QUOTED TEXT:
---

Elati (Ελάτη), formerly known as Tyrna (Τύρνα), is a village in the regional unit of Trikala, Greece. It lies at the south part of the Pindos mountain chain, 32 km from Trikala city.

==History==
According to tradition, Elati was settled a few years after the Fall of Constantinople to the Ottoman Empire. The present location of the village is fairly new. Before 1943, the village was located more westerly, near the river. In 1943, the village was burned down in by the German Army during the German occupation of Greece. Along the driveway from Trikala to Elati is the Porta Panagia church, built in 1283 in the village of Pyli. The arched bridge over the Portaikos river was built in 1514 by Saint Bessarion II of Larissa.

In the area there are many monasteries. Monasteries still in operation are the Gouras Monastery, and Agiou Vissarionos Monastery, both located near Pyli. The rest of the monasteries are deserted, but they can be located near the villages of Neraidochori, Pyrra, Desi, and Gardiki.

---

ACTIONS TO TAKE:
A. Rewrite the history of Elati from "Elati (Ελάτη), formerly" to "II of Larissa.", putting "Ottomans" in place of "Ottoman Empire".
B. Carry on the article about the village of Elati past its final sentence.

DATA EXCERPT:
---

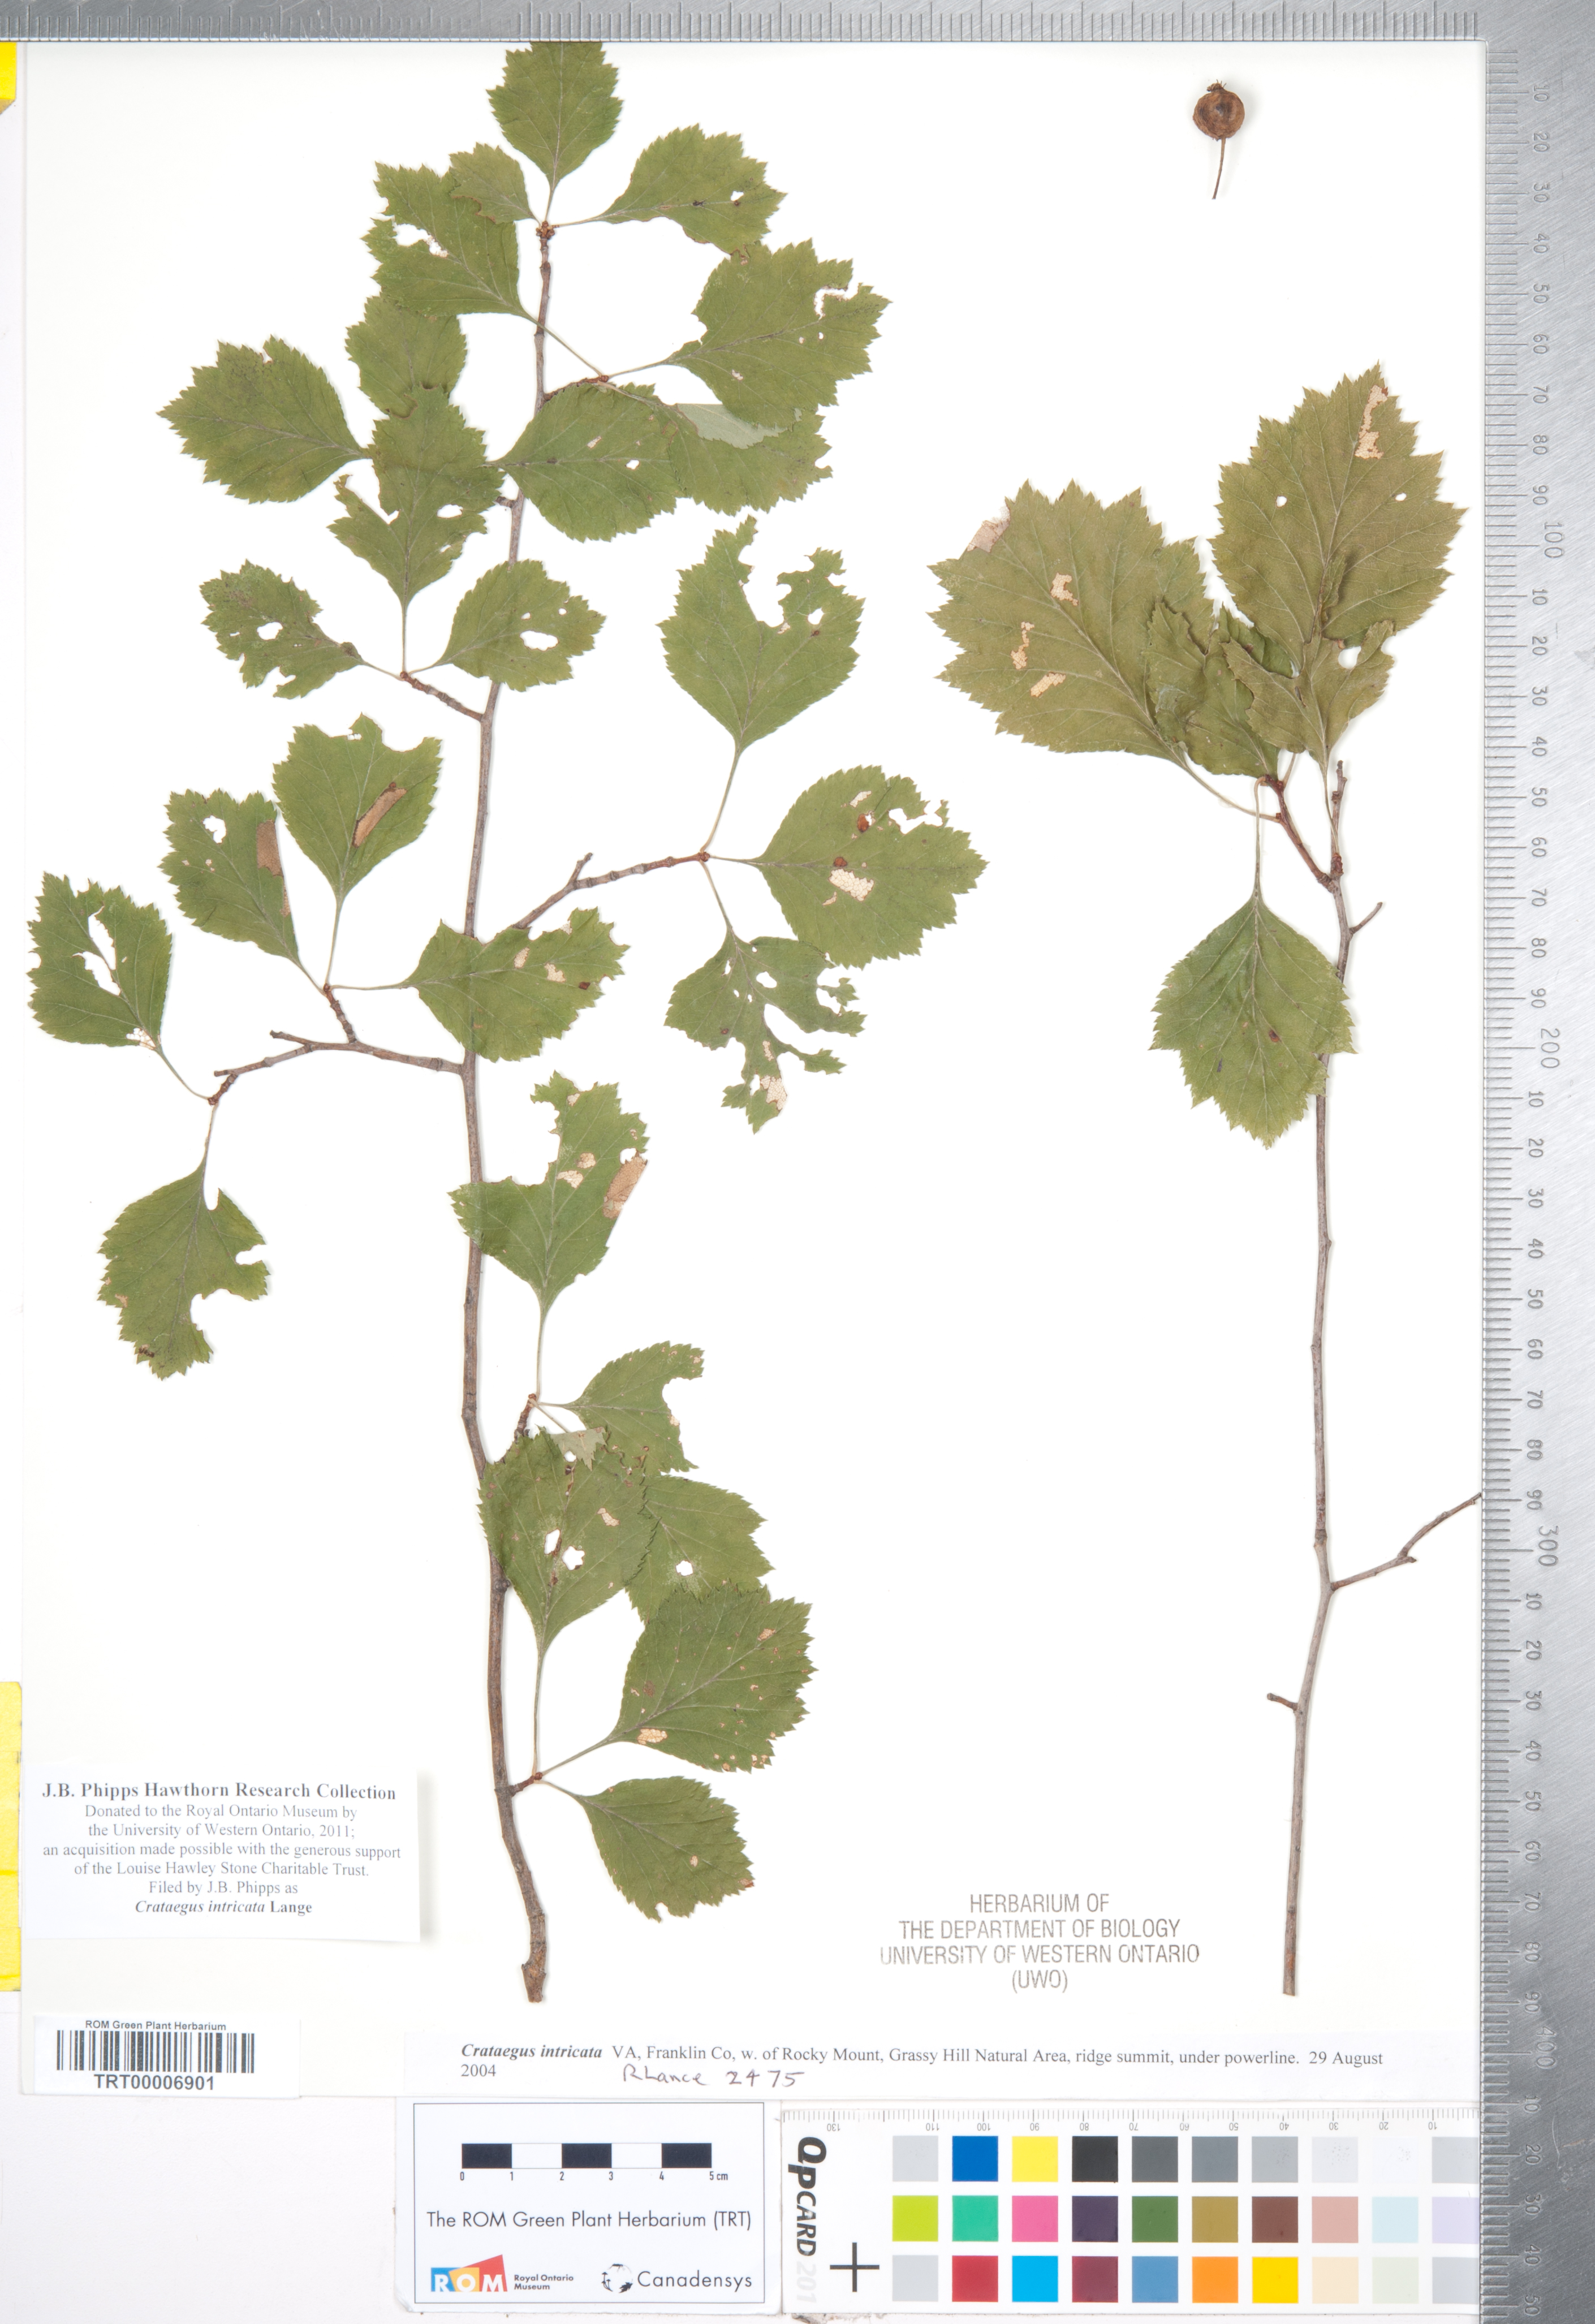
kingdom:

---

RESULTS BY TASK:
A.
Elati (Ελάτη), formerly known as Tyrna (Τύρνα), is a village in the regional unit of Trikala, Greece. It lies at the south part of the Pindos mountain chain, 32 km from Trikala city.

==History==
According to tradition, Elati was settled a few years after the Fall of Constantinople to the Ottomans. The present location of the village is fairly new. Before 1943, the village was located more westerly, near the river. In 1943, the village was burned down in by the German Army during the German occupation of Greece. Along the driveway from Trikala to Elati is the Porta Panagia church, built in 1283 in the village of Pyli. The arched bridge over the Portaikos river was built in 1514 by Saint Bessarion II of Larissa.

B.
==Tourism==
Visitors to Elati can enjoy many sporting or other activities. During the winter, a small ski center, located in 7 km outside the village on the way to Pertouli, is operational. There is also a stamina-ski course. During spring and summer, there are many paths for a walking tour in the forest with springs and meadows, and also long roads in the forest to be traveled by car, motorcycle, mountain bicycle even on horseback. At a quarter of an hour from the village on Kokkinos Braxos location, are three climbing stages. Below the highest peak, Koziaka, there is the Xatzipetros's shelter which can provide accommodation for 20 people.

==Wildlife==
In the area's rivers, there is fishing and swimming in the cold and crystal-clear water. A large variety of wild animals exist in the forest, such as: pheasants, partridges, woodcocks, hares, roes, bears, and wolves. The area's flora varies greatly.